### Dataset entries
────────────────

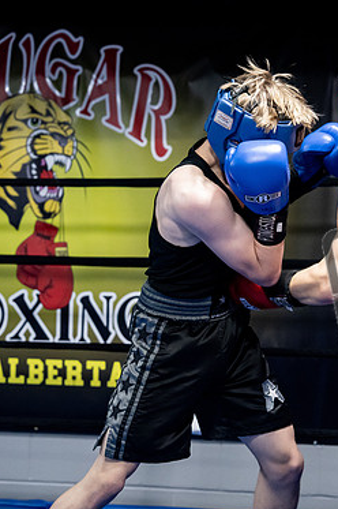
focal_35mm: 109
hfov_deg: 12.4
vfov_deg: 18.8
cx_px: 326
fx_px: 1538
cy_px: 253
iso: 8000
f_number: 2.8
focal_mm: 70
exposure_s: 1/1000
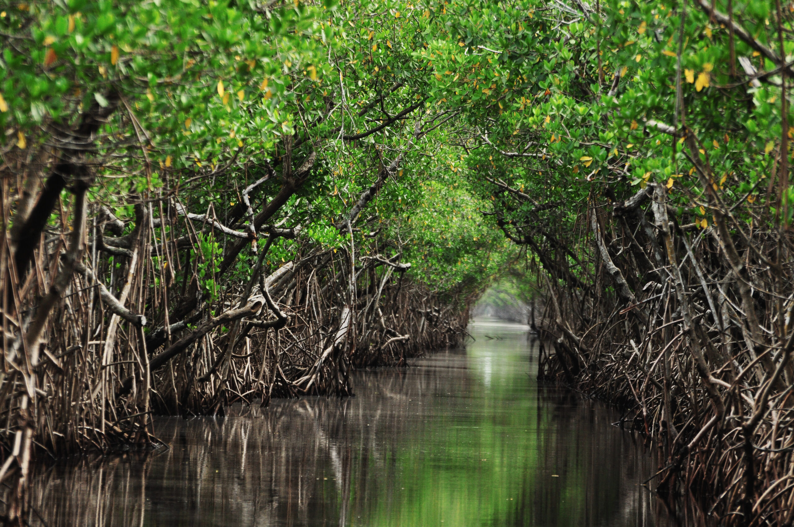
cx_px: 397
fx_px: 6113
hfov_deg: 7.4
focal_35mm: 278
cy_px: 264
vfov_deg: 4.9
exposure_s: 1/640
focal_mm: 185
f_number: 5
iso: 500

────────────────

### How to complete this task
When you copy the data, keep every line exact and drop the pictures.

### Task solution
focal_35mm: 109
hfov_deg: 12.4
vfov_deg: 18.8
cx_px: 326
fx_px: 1538
cy_px: 253
iso: 8000
f_number: 2.8
focal_mm: 70
exposure_s: 1/1000
cx_px: 397
fx_px: 6113
hfov_deg: 7.4
focal_35mm: 278
cy_px: 264
vfov_deg: 4.9
exposure_s: 1/640
focal_mm: 185
f_number: 5
iso: 500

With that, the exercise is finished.